An English Sensibility 
There was more than a nod to the British aristocracy here, too, in tweedy suits as worn by HRH Elizabeth II – frumpy and funny the way only Miuccia Prada knows how: jodhpurs, Argyle knits, military tailoring in heavy Savile Row wools and waxed coats and jackets with opulent fox fur collars and cuffs. The latter were among the finest pieces in the collection. This was equally the story behind polite ropes of pearls worn with cardigans and sweaters with oversized frilled collars in pale primrose, damson and leaf green. Again this is not the first time Miu Miu has looked in this direction. Only two seasons ago, the type of pie-crust collars worn by a young Lady Diana Spencer made a typically twisted appearance giving rise to copious newspaper column inches; the British press can’t get enough of such Anglophile referencing after all.
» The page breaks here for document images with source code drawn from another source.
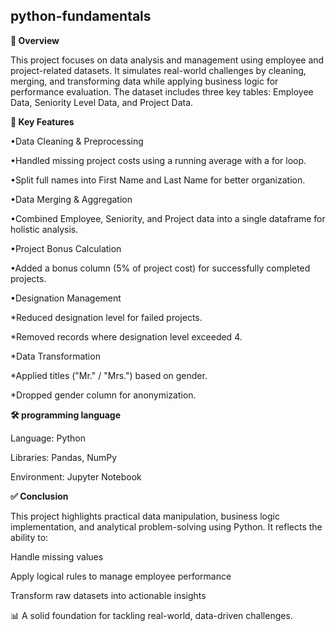 ## python-fundamentals

**📌 Overview**

This project focuses on data analysis and management using employee and project-related datasets. It simulates real-world challenges by cleaning, merging, and transforming data while applying business logic for performance evaluation. The dataset includes three key tables: Employee Data, Seniority Level Data, and Project Data.

**🔑 Key Features**

•Data Cleaning & Preprocessing

•Handled missing project costs using a running average with a for loop.

•Split full names into First Name and Last Name for better organization.

•Data Merging & Aggregation

•Combined Employee, Seniority, and Project data into a single dataframe for holistic analysis.

•Project Bonus Calculation

•Added a bonus column (5% of project cost) for successfully completed projects.

•Designation Management

*Reduced designation level for failed projects.

*Removed records where designation level exceeded 4.

*Data Transformation

*Applied titles ("Mr." / "Mrs.") based on gender.

*Dropped gender column for anonymization.

**🛠️ programming language**

Language: Python

Libraries: Pandas, NumPy

Environment: Jupyter Notebook

**✅ Conclusion**

This project highlights practical data manipulation, business logic implementation, and analytical problem-solving using Python. It reflects the ability to:

Handle missing values

Apply logical rules to manage employee performance

Transform raw datasets into actionable insights

📊 A solid foundation for tackling real-world, data-driven challenges.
Finally, there was a make-do-and-mend quality to the collection as a whole, a sense of borrowing a boyfriend’s shirt or oversized jumper and wearing it with nothing more obviously dressed up than a pair of fluffy flat slippers that is very English in its sensibility.

Americana 
Hybrid denim/varsity jackets embroidered with the names of Hollywood movie stars – Roy [Rodgers], John [Wayne], Gene [Kelly] and so forth. Just denim which, although the name derives from cotton de Nimes, is more readily associated with American workwear. It was here in the form of buttoned up shirts worn under aforementioned knits, more that were western in flavour, maxi coats and skirts. The aforementioned fur trim on jackets and coats was also very much of the decadent silver screen variety. It is a signature at both Prada and Miu Miu by now. There was an all-American pin-up quality to hair and make-up also – a modern-day Betty Grable and Doris Day sprung to mind.

Made in Italy  
If the more strident looks were indebted to Americana, the embonpoint created by low-cut, sweetheart necklines and comparatively voluptuous casting whispered Gina Lollobrigida. In a similar vein, French tapestry may have been Miuccia Prada’s reference of choice but the head-to-toe wearing of it in such a grand manner evoked the High Renaissance portraiture of Bronzino, as did rich velvet brocades. Purely geographically, for all its Parisian status today, Miu Miu was founded in Italy in 1993 and, any cross-cultural connotations aside, was designed at Prada’s headquarters in Milan. Most of the collection is produced in that country too. Because if France is home to haute couture, Italy in the mid-twentieth century was the place where designer ready-to-wear clothing really took off and for all the global nature of contemporary fashion Miuccia Prada has her roots there.